Tomorrow we’ll tell more people about Annie Ernaux*:

“the death at sixteen of the common black-and-white cat, who had returned after years of obese bumbling to the frailty of the photo from the winter of 1992. She covered the cat with earth from the garden during the heat wave while the neighbours jumped screaming into their pool. With this gesture that she had never performed before she felt as if she were burying all the people in her life who had died, her parents, the last aunt on her mother’s side, the older man who’d been her first lover after the divorce, and had remained a friend and died of a heart attack two summers earlier – a burial that foreshadowed her own.

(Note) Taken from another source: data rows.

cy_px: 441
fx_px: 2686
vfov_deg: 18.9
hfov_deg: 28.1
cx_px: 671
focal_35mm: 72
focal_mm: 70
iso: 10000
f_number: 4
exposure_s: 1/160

These events, happy or sad, when she compares them to others that happened long ago, do not at all seem to have modified her ways of thinking, tastes, or interests, which became settled when she was about fifty in a kind of inner solidification. The series of gaps that separate all the past versions of herself ends there. What has most changed in her is the perception of time and her own location within it.  And so she realizes with amazement that back when she was asked to do dictations from Colette at school, the author was still alive, and that her grandmother, who was twelve when Victor Hugo died, must have had a day off school on account off the funeral (but by then she already worked in the fields, no doubt). And while the loss of her parents grows more and more distant in time (twenty and forty years ago now), and nothing in her way of living or thinking resembles theirs (indeed hers would ‘make them turn over in their graves’), she feels she is drawing closer to them.  As the time ahead objectively decreases, the time behind her stretches farther and farther back, to long before birth, and ahead to a time after her death. She imagines people saying, perhaps in thirty or forty years, that she was alive for the Algerian War, just as they used to say of her great-grandparents ‘they were alive for the War of 1870’.

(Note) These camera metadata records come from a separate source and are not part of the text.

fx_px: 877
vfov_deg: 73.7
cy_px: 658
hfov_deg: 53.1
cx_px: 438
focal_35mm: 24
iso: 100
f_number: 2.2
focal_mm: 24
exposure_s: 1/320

She has lost her sense of the future, a kind of limitless background on which her actions and gestures were once projected, a waiting for all the good and unknown things that lived inside her as she walked up Boulevard de la Marne to the university in the autumn, or finished the last page of The Mandarins, and, years later, jumped in the Austin Mini after class to fetch the children, and even later, after her divorce and the death of her mother, left for the United States for the first time with L’Amerique by Joe Dassin playing in her head, and up until three years ago, when she threw a coin into the Trevi Fountain and made a wish to return to Rome.

The future is replaced by a sense of urgency that torments her. She is afraid that as she ages her memory will become cloudy and silent, as it was in her first years of life, which she won’t remember anymore. Already when she tries to recall her colleagues from the lycée in the mountains where she taught for two years, she sees silhouettes and faces, some with extreme precision, but she cannot possibly ‘put a name to them’. She tries desperately to retrieve the missing name, match the name with the person, join the separate halves. Maybe one day all things and their names will slip out of alignment and she’ll no longer be able to put words to reality. All that will remain is the reality that cannot be spoken. Now’s the time to give form to her future absence through writing, start the book, still a draft of thousands of notes, which has lived in parallel to her existence for the past twenty years and is thus obliged to cover a longer and longer time.” 

Annie Ernaux, The Years, p 221 – 223, Fitzcarraldo Editions 2018. (Translation: Alison L. Strayer, 2017.)

*Tim Etchells told us about this book. Good call too, Tim.